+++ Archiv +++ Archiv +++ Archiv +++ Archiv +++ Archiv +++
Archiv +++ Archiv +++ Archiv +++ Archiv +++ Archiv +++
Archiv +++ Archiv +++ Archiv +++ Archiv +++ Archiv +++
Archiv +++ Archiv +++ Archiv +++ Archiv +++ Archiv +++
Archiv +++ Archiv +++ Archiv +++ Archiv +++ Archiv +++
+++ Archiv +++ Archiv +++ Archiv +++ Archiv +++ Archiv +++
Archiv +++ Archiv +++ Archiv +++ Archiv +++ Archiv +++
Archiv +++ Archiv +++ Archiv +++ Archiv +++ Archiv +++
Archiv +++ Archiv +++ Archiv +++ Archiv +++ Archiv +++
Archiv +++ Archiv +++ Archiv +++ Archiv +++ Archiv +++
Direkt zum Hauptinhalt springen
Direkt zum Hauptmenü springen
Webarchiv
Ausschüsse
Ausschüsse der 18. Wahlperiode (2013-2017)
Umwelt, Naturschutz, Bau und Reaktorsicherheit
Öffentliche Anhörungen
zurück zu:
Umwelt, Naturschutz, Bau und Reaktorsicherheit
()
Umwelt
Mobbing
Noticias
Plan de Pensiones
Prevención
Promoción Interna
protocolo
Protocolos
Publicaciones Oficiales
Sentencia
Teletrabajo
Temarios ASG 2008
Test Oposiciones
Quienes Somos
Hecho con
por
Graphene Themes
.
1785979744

---

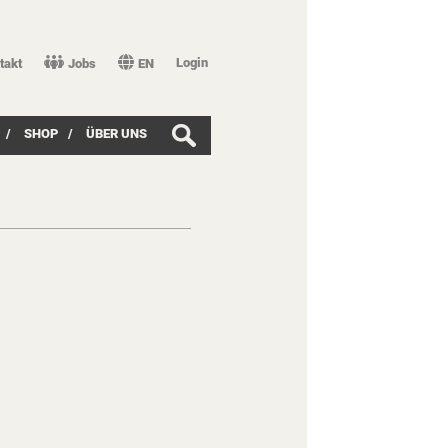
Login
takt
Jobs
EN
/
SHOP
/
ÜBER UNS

◆ Request ◆
Copy out all lines of the listing where the word "Direkt" appears.

◆ Answer to the exercise ◆
Direkt zum Hauptinhalt springen
Direkt zum Hauptmenü springen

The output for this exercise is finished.